**Try it**
Print the author notes word for word, starting at "Armin Greder (QLD)" and ending after "John Green (USA)".

**Text block**
━━━━

Alison Goodman (VIC)
In 2008 Alison Goodman's The Two Pearls of Wisdom was published in Australia (HarperCollins) and the UK (David Fickling Books). It is the first part of a two-book series set in an imaginary empire influenced by ancient China and Japan. Goodman's first novel, Singing The Dogstar Blues, was listed as a CBCA Notable Book and an ALA Best Young Adult book in 2004.
Armin Greder (QLD)
Armin Greder was born in Switzerland and migrated to Australia in the early 1970s. He has worked as a graphic designer and currently lectures in art as well as working as an illustrator. Armin is the writer and illustrator of the award-winning The Island (A&U). Armin has also collaborated with Libby Gleeson on many acclaimed picture-books, including The Great Bear (Winner, Bologna Ragazzi Award) and An Ordinary Day (CBCA Picture Book of the Year).
John Green (USA)

━━━━

**Information shown**
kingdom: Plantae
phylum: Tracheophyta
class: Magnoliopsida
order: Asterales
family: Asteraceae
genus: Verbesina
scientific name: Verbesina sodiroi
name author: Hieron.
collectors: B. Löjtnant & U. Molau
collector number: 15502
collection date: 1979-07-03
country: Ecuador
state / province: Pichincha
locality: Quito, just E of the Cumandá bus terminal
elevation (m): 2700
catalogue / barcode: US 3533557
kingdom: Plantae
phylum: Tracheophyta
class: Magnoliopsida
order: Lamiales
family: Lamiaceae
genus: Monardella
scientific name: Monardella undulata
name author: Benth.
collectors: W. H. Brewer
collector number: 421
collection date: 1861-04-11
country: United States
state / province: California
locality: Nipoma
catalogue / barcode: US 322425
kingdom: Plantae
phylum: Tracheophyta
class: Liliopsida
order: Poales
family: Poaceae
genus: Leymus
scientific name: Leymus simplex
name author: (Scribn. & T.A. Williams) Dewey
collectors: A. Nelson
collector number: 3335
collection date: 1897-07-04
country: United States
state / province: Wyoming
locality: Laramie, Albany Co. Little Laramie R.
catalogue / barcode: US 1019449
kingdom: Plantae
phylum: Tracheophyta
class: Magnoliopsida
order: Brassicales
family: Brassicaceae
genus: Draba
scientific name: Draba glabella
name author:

━━━━

**Output for this task**
Armin Greder (QLD)
Armin Greder was born in Switzerland and migrated to Australia in the early 1970s. He has worked as a graphic designer and currently lectures in art as well as working as an illustrator. Armin is the writer and illustrator of the award-winning The Island (A&U). Armin has also collaborated with Libby Gleeson on many acclaimed picture-books, including The Great Bear (Winner, Bologna Ragazzi Award) and An Ordinary Day (CBCA Picture Book of the Year).
John Green (USA)